Kelly, annesinin onu sonucunu tahmin edemeyeceği bir şekilde hastanede bırakmak zorunda kalmasıyla saç yolma hastalığına yakalanmıştı. Aslında kendi ülkemize dönersek şunu görüyoruz, ahalimizin ciddi bir kesimi 13 yaşında bir şekilde iyileşen Kelly kadar şanslı değil. İlk önce, Kelly’nin yaşadığı toplum zaten hastalık tanı ve tedavi kodlarının doğru çalıştığı bir toplum. İkincisi ise tedaviye cevap verme konusu; tedaviyi kabul etmek için de yine doğru çalışan bir zihne ihtiyaç var. Ahalimizin günlük hayatta yaşadığı ve yaşattığı problemler acaba hangi akrabalarının ihmal ve kasıtlarından ortaya çıkan kodlarla oluştu. 

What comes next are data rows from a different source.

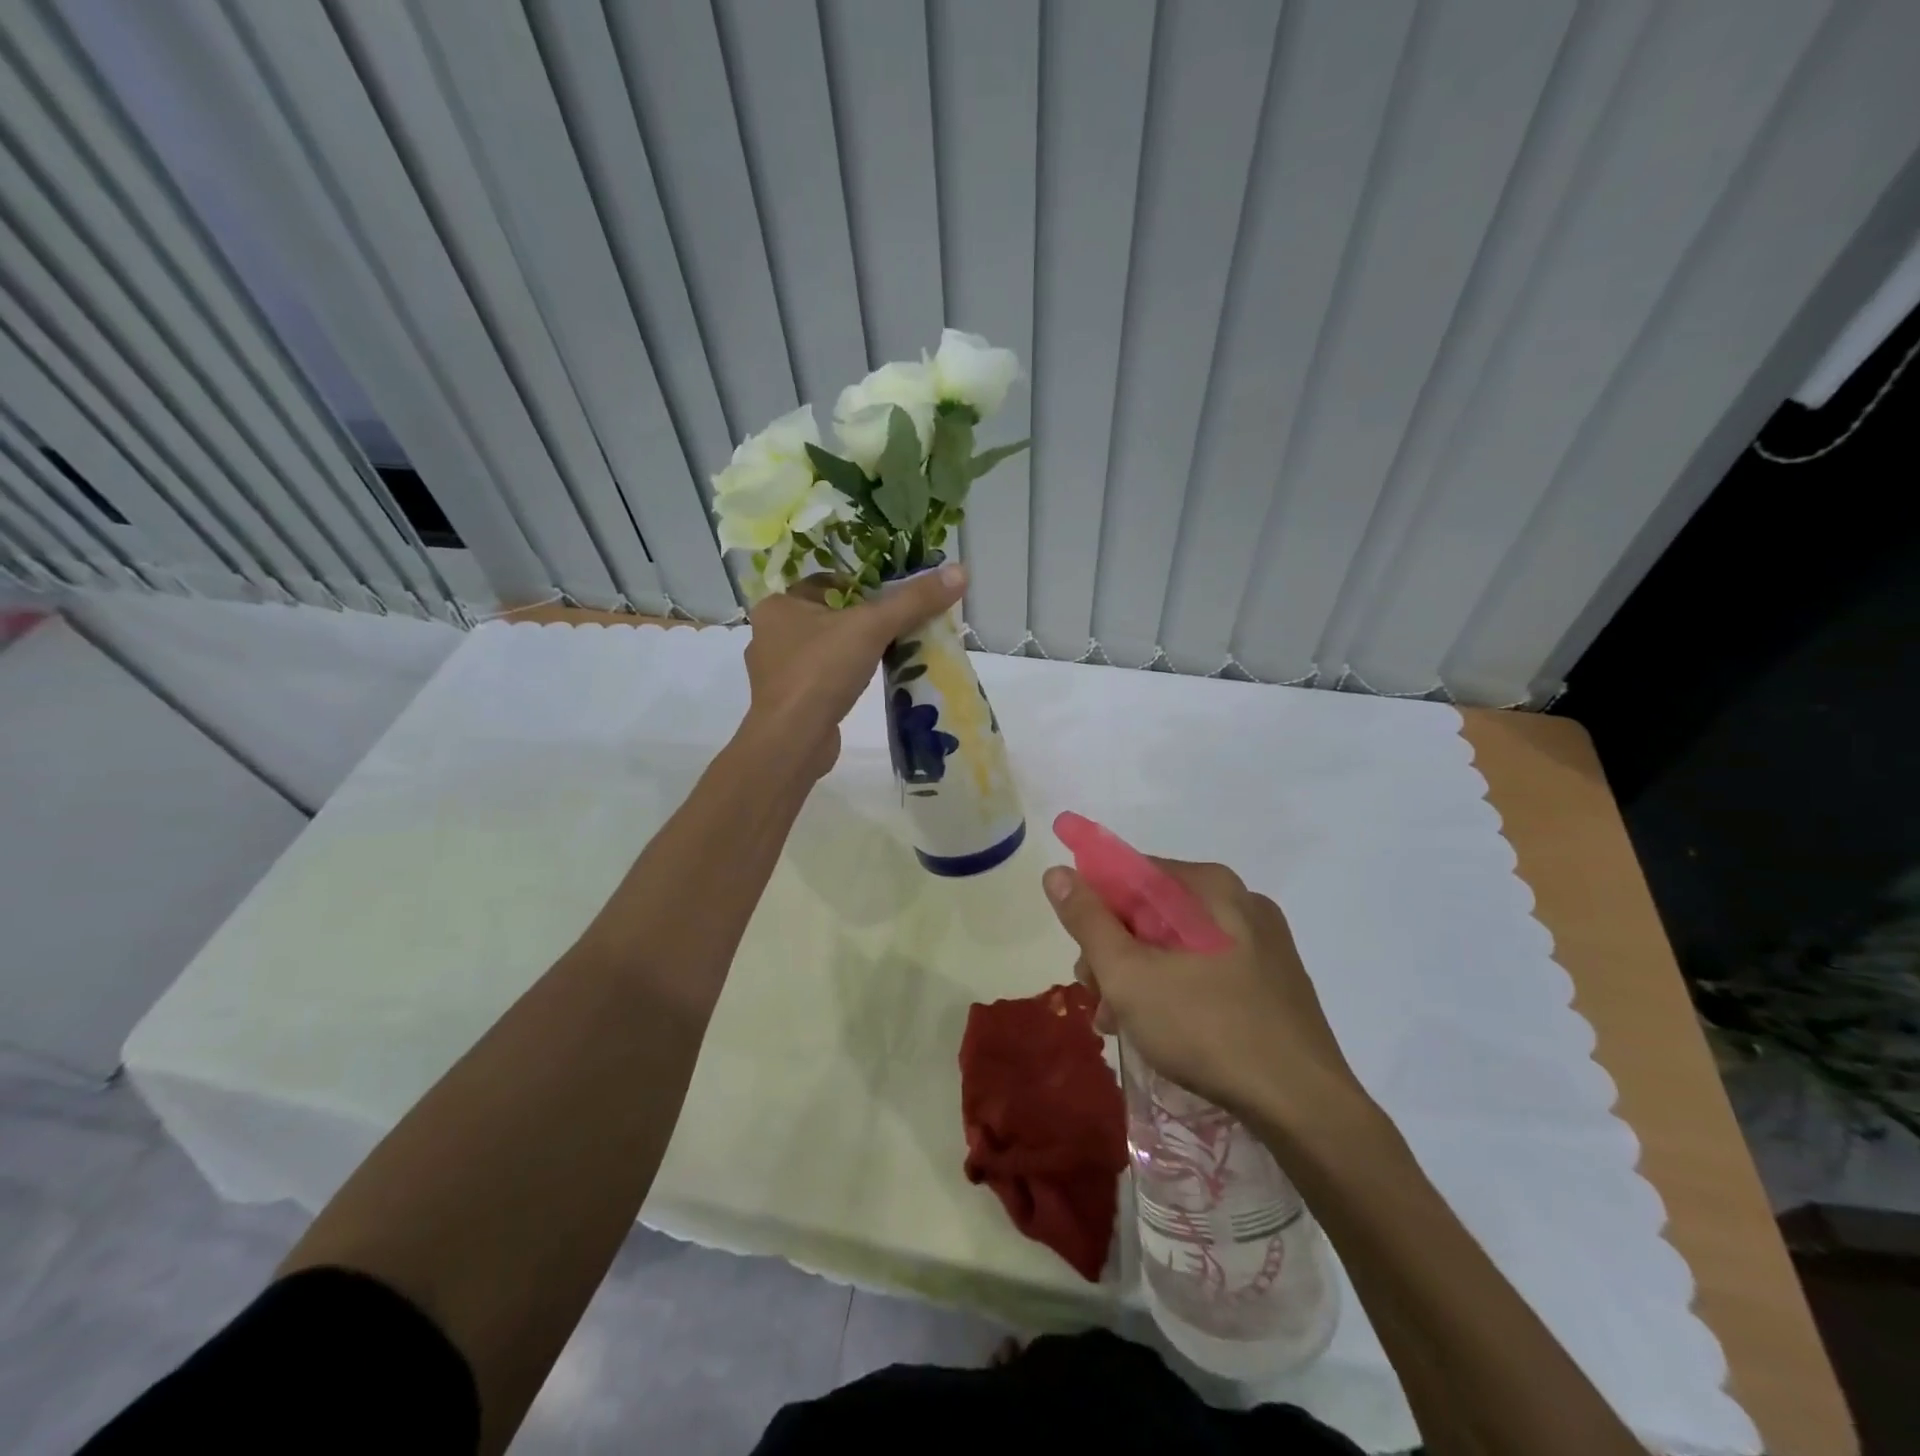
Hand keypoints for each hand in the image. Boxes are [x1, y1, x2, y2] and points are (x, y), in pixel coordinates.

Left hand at [744, 563, 967, 777]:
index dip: (865, 585)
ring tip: (895, 651)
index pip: (829, 583)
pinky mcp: (791, 702)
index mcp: (779, 605)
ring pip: (829, 648)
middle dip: (867, 619)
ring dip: (859, 649)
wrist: (792, 742)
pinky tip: (872, 681)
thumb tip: (960, 571)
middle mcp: (771, 634)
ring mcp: (779, 672)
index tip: (898, 596)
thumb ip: (914, 600)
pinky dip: (848, 677)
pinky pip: (825, 678)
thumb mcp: (872, 627)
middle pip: (832, 615)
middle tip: (904, 623)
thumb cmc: (821, 672)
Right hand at [1043, 859, 1369, 1131]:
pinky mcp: (1273, 979)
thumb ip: (1088, 920)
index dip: (1094, 909)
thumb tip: (1055, 872)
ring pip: (1177, 943)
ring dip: (1139, 977)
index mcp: (1209, 886)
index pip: (1131, 874)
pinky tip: (1159, 1029)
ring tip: (1120, 1024)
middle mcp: (1239, 902)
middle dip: (1115, 953)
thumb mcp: (1129, 975)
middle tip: (1098, 999)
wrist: (1305, 1107)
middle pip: (1153, 911)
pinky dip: (1174, 989)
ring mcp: (1262, 942)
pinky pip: (1206, 967)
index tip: (1082, 955)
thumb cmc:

Peki genetik kodlarla aktarılan huylar ve düşünme alışkanlıklarını nasıl değiştireceğiz? Örneklerde yaşandığı gibi… Tek gözün derinlik algısının zayıflaması gibi kendimizi kendimizle okumaya çalışmamız aşamadığımız engelleri aşmamızda bize fayda sağlamayacaktır. Biri diğerine dokunduğunda ona iki kat hızlı kitap okutabildiği, biri diğerine seslendiğinde onun iki kat daha hızlı koşabildiği bir dostluk ve kardeşlik ağında, kendimizi onların sayesinde okumamız mümkün. Elbette aynalar birbirini görecektir.